» WHAT IS REQUIRED: Using the records below, transcribe word for word the stretch from the line that contains "SruthiSivarajan." through the line that contains "- Dark Cave", both end lines included, and nothing else.

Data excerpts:
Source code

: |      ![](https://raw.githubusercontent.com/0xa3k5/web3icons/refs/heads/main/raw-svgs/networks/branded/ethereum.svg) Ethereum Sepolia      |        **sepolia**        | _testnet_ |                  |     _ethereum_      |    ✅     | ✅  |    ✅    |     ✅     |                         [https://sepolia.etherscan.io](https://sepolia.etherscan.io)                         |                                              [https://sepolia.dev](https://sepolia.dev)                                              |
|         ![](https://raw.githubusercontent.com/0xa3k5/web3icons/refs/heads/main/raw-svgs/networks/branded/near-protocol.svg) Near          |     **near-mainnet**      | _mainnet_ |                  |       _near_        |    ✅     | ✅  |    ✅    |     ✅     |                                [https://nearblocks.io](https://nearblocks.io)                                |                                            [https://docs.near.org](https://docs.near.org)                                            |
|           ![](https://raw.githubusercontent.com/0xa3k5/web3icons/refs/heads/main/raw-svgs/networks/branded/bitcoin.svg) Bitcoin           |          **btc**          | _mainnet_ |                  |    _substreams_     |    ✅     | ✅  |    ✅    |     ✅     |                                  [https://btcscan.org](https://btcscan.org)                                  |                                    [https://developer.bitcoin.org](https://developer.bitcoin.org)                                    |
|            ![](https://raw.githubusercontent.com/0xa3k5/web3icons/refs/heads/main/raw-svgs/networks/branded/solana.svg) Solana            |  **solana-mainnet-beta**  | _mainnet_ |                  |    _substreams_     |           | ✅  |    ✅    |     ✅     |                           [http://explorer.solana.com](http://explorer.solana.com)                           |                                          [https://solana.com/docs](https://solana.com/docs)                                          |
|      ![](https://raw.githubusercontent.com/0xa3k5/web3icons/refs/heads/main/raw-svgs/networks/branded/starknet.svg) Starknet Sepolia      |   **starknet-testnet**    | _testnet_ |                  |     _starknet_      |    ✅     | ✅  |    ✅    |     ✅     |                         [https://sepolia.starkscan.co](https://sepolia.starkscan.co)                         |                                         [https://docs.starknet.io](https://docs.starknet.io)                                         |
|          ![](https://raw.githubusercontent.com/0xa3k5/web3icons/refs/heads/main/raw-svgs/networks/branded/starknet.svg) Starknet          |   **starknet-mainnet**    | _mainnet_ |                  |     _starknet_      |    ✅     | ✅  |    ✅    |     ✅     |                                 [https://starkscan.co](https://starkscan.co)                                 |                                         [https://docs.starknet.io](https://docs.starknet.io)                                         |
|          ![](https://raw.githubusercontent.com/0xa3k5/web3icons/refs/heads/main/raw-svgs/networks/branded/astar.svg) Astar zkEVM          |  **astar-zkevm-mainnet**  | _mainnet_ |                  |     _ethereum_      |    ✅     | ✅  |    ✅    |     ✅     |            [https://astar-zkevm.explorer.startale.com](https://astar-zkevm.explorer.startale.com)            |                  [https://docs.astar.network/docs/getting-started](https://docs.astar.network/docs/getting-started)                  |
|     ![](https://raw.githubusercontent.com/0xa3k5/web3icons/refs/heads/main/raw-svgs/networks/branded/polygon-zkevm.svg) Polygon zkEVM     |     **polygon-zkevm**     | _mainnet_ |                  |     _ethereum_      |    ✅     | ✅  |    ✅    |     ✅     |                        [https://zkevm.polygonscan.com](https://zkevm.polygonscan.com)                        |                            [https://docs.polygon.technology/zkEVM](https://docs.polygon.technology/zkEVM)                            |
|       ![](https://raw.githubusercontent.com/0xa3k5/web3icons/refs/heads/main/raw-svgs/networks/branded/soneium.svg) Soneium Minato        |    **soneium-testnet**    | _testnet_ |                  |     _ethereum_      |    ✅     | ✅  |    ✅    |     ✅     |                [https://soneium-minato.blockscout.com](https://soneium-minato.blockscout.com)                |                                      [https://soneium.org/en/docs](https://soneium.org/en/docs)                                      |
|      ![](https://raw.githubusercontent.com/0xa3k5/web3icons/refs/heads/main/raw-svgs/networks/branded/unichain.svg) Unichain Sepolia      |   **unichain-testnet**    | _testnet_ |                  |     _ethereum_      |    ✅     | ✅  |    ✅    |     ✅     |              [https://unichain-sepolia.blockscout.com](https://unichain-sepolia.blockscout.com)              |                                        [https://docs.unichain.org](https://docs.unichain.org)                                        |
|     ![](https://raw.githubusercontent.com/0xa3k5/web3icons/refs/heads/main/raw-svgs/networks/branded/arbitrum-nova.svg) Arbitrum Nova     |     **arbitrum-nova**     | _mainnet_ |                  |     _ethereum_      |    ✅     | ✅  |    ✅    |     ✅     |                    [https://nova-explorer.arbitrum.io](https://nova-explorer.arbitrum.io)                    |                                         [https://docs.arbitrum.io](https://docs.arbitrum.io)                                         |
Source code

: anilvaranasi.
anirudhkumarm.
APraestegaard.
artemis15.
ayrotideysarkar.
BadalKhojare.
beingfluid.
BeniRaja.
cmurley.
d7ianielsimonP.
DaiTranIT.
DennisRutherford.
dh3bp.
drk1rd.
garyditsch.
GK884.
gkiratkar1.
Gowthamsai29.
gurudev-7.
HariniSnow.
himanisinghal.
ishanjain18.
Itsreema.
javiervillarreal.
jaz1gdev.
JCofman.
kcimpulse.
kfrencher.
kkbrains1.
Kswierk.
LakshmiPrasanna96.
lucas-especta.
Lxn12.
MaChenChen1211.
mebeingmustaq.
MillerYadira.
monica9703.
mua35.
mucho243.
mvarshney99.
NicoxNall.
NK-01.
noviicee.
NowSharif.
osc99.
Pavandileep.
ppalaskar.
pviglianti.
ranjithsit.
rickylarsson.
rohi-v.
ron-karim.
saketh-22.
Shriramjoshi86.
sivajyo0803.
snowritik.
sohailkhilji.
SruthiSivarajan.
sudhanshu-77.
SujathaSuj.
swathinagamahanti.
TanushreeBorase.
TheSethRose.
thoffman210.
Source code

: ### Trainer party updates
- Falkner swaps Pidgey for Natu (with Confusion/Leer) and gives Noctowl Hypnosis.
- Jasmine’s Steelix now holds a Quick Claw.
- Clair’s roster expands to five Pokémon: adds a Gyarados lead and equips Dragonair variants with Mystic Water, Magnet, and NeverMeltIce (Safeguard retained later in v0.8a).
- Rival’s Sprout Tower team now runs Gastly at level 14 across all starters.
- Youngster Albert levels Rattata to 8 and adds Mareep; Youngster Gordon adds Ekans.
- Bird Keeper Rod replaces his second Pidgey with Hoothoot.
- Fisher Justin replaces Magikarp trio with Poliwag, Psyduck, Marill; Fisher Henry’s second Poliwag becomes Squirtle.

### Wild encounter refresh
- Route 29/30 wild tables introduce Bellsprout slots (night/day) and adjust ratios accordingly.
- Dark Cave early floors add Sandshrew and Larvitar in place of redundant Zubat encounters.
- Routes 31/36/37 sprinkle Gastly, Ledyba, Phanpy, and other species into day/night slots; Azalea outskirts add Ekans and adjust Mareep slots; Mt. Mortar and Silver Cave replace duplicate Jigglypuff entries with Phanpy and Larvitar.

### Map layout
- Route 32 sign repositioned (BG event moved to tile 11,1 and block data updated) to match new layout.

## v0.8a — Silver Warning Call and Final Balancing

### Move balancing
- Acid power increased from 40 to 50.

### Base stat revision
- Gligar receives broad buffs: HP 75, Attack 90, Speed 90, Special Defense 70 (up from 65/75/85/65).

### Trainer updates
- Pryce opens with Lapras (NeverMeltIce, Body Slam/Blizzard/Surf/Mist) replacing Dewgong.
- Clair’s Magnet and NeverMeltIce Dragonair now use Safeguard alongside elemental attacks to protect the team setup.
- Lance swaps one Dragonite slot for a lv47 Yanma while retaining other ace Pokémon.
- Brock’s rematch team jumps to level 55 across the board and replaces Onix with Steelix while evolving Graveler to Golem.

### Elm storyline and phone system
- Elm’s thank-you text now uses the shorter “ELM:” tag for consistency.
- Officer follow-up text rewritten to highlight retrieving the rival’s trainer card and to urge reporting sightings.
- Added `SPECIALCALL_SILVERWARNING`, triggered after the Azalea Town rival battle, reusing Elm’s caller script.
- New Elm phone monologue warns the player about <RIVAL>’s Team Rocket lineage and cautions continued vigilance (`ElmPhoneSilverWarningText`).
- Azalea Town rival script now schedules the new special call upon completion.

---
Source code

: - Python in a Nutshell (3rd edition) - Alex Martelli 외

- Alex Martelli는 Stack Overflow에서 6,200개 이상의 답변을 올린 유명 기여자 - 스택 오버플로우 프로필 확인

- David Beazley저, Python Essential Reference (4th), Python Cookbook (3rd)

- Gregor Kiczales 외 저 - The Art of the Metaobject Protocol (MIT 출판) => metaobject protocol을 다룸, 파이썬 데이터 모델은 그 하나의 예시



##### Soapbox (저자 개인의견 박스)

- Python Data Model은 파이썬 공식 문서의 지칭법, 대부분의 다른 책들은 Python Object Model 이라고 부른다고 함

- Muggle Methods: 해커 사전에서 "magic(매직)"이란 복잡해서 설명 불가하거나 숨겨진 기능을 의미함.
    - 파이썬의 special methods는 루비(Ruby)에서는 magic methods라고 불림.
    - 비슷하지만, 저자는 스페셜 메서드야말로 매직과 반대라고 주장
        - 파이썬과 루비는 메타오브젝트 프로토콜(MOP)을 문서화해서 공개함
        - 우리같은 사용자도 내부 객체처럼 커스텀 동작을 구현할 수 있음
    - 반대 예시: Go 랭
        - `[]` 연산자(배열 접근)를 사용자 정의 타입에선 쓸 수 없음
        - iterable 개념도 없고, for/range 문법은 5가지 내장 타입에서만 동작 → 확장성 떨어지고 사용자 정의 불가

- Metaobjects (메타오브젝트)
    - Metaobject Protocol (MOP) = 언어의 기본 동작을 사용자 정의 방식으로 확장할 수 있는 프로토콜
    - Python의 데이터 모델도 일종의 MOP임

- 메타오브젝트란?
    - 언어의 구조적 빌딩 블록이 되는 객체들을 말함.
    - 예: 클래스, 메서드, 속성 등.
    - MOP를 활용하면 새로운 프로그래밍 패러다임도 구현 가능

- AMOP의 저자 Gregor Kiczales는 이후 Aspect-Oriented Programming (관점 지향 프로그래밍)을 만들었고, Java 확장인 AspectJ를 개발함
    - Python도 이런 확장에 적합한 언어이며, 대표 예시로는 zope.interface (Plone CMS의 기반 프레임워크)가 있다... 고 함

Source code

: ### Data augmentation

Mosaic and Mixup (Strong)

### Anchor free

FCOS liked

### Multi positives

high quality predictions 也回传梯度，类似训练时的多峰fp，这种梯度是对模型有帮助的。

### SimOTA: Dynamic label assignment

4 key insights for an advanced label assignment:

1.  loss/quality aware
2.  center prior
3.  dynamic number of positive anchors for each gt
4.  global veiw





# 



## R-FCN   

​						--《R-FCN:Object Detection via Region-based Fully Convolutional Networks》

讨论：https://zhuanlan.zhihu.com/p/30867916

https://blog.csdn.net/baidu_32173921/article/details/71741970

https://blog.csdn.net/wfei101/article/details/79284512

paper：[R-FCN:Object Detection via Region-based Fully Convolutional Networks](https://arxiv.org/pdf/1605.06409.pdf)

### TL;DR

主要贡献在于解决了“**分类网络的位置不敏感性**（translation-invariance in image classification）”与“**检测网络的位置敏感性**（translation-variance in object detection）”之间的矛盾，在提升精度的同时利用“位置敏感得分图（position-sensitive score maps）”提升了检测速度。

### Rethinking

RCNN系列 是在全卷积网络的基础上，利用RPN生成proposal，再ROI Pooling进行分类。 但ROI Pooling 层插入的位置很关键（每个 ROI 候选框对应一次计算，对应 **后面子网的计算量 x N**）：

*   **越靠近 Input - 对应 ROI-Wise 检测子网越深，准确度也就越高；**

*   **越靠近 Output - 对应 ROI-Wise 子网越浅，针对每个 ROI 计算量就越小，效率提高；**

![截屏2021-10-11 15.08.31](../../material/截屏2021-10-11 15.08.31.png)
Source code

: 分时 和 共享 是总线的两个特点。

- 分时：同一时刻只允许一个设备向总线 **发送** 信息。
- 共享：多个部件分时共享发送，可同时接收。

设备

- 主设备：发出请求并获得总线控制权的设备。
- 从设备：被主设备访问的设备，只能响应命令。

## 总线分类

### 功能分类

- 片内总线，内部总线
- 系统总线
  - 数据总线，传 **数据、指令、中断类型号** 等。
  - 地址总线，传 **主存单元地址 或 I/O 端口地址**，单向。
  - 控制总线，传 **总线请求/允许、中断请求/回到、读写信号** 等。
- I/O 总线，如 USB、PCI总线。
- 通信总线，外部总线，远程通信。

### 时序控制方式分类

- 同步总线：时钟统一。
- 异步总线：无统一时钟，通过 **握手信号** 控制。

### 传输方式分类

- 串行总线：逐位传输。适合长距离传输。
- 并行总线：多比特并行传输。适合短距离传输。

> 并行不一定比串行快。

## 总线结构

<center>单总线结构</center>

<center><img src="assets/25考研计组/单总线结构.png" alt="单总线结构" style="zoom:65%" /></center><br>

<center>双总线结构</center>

» RESPONSE BELOW:
SruthiSivarajan.
sudhanshu-77.
SujathaSuj.
swathinagamahanti.
TanushreeBorase.
TheSethRose.
thoffman210.
Source code

: ### Trainer party updates
- Falkner swaps Pidgey for Natu (with Confusion/Leer) and gives Noctowl Hypnosis.
- Jasmine’s Steelix now holds a Quick Claw.
- Clair’s roster expands to five Pokémon: adds a Gyarados lead and equips Dragonair variants with Mystic Water, Magnet, and NeverMeltIce (Safeguard retained later in v0.8a).
- Rival’s Sprout Tower team now runs Gastly at level 14 across all starters.
- Youngster Albert levels Rattata to 8 and adds Mareep; Youngster Gordon adds Ekans.
- Bird Keeper Rod replaces his second Pidgey with Hoothoot.
- Fisher Justin replaces Magikarp trio with Poliwag, Psyduck, Marill; Fisher Henry’s second Poliwag becomes Squirtle.

### Wild encounter refresh
- Route 29/30 wild tables introduce Bellsprout slots (night/day) and adjust ratios accordingly.
- Dark Cave early floors add Sandshrew and Larvitar in place of redundant Zubat encounters.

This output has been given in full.